We have a frontend JS project that uses multiple public and private packages, all pointed at NPM's repositories. Our current build pipelines are AWS-based, and to acquire the private packages we just add an .npmrc file with the appropriate token at build time, then npm install (or actually yarn install) like normal. This works great, as local devs continue to point to NPM like a stock setup, and private access keys are managed either on a per-developer level or at the build level, with varying permissions.

In evaluating Azure DevOps Pipelines we want to do the same, but all the recent instructions seem to require creating an Azure Artifacts fronting for NPM, and additionally using this mirror locally for development as well. That seems like overkill for something that already has an established pattern. Is following this path, running vsts-npm-auth, etc., all required for downloading the required dependencies, or can we just stick with a setup similar to what we have, inject the .npmrc file at build time, and install anyway?


Solution

  • Do I have to use Azure Artifacts to access private NPM packages?

    We don't have to use Azure Artifacts to hold private packages, but it's a recommended way.

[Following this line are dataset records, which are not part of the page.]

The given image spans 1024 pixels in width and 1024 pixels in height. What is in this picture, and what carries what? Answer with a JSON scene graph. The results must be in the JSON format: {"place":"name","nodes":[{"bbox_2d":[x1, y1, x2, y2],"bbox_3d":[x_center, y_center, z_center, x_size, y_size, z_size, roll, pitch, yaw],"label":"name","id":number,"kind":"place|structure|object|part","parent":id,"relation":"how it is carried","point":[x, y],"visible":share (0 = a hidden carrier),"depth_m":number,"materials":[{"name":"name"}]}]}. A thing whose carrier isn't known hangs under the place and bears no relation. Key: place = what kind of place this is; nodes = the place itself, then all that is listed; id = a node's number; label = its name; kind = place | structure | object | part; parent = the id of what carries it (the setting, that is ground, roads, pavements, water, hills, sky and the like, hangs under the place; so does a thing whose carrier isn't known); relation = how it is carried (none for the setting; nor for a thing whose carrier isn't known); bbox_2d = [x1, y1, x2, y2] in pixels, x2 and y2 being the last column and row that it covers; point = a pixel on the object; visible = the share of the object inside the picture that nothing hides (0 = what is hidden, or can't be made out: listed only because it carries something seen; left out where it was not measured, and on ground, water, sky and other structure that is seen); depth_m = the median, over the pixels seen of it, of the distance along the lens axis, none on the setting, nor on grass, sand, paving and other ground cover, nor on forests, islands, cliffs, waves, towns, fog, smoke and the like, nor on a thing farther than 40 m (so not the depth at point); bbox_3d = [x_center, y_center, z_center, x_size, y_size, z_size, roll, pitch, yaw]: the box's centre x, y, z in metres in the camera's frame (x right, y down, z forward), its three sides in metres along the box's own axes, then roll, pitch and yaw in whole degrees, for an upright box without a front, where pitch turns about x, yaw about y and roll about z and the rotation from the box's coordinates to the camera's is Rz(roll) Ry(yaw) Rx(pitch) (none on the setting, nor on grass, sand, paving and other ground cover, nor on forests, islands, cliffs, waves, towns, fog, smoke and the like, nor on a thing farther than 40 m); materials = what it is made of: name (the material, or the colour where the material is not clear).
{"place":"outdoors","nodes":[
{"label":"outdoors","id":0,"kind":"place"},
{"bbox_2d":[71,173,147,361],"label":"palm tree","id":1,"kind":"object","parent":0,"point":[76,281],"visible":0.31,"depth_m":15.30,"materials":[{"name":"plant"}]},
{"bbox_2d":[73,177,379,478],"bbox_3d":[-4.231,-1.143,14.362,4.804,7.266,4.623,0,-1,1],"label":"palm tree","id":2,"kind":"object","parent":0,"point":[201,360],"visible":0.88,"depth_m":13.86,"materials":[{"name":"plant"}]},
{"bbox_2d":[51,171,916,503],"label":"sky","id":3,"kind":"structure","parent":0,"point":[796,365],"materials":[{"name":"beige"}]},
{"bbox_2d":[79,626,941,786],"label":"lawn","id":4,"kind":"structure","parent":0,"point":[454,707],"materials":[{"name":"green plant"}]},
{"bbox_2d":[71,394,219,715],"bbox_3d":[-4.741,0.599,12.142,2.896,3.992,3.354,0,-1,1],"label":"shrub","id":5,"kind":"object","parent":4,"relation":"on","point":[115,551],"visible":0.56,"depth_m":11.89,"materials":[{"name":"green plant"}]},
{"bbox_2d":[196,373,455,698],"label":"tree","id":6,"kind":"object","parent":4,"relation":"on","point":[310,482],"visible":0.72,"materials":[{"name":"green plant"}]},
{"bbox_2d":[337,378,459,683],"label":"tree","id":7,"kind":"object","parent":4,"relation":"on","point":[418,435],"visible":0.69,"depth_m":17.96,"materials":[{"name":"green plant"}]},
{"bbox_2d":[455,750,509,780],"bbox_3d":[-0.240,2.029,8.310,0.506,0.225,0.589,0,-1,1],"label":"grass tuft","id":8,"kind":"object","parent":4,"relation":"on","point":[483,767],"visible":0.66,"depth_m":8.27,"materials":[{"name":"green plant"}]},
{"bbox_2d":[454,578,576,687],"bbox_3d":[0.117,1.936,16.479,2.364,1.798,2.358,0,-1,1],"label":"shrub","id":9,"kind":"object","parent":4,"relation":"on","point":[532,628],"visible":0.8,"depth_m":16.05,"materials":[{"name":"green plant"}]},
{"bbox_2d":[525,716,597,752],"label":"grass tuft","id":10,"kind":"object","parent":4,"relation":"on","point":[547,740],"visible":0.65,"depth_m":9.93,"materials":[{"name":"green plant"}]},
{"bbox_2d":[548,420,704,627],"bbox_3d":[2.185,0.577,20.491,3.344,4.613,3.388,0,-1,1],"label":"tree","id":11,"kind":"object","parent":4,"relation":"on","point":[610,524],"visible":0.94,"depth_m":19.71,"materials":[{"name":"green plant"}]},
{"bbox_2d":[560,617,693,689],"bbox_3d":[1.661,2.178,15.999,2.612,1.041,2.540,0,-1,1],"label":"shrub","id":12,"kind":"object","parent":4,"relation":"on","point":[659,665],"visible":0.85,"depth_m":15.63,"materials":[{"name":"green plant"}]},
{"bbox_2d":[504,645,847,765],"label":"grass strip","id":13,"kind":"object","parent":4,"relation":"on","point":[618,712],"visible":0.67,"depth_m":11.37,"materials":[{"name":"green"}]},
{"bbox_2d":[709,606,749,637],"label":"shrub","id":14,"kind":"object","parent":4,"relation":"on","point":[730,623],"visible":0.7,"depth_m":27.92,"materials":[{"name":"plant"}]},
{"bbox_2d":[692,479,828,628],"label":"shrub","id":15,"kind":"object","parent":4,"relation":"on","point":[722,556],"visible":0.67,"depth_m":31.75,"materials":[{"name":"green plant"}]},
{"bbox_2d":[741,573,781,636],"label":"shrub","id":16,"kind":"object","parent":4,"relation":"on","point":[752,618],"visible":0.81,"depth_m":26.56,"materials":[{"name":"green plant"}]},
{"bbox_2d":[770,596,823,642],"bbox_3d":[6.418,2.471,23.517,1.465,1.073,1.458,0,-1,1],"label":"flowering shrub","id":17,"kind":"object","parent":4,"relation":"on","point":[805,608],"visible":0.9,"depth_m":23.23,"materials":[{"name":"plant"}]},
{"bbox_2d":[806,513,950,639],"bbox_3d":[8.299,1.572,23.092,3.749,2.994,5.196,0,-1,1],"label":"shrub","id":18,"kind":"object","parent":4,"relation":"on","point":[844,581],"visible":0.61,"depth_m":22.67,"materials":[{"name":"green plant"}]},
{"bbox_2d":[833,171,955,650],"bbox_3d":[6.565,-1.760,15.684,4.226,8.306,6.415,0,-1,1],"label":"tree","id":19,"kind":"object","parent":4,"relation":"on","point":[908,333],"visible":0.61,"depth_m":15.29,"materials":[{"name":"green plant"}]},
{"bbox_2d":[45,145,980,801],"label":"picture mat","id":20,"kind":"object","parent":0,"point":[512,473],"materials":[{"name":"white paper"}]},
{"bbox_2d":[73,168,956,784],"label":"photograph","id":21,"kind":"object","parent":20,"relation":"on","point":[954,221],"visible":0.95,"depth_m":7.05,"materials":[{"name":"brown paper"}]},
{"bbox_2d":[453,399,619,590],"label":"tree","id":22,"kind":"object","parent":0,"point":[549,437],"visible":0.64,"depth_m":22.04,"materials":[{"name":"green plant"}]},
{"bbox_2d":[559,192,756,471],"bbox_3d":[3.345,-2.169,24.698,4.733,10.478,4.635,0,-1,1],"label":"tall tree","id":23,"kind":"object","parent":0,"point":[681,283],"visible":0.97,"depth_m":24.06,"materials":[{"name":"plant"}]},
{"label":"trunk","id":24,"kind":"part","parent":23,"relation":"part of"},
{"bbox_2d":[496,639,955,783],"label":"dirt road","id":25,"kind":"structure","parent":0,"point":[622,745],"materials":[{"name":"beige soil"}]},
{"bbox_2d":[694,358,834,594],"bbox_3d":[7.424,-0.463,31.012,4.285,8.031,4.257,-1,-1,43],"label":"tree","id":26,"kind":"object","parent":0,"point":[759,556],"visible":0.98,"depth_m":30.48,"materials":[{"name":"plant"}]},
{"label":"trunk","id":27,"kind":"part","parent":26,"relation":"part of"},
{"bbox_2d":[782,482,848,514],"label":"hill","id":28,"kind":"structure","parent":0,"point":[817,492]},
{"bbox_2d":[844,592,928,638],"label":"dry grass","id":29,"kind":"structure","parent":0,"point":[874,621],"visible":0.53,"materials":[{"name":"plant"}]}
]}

    We can use Azure Artifacts feed to hold private packages and consume those packages in build pipeline using npm task. And if we set up the npmjs.org as public upstream source, we can use both private and public packages easily.

    But if you use third-party packages repos instead of Azure Artifacts to hold private packages, Npm/Npm authenticate task enables us to use packages from them. See this:

    If your .npmrc contains Azure Artifacts registries from a different organization or use a third-party authenticated package repository, you'll need to set up npm service connections and specify them in the customEndpoint input.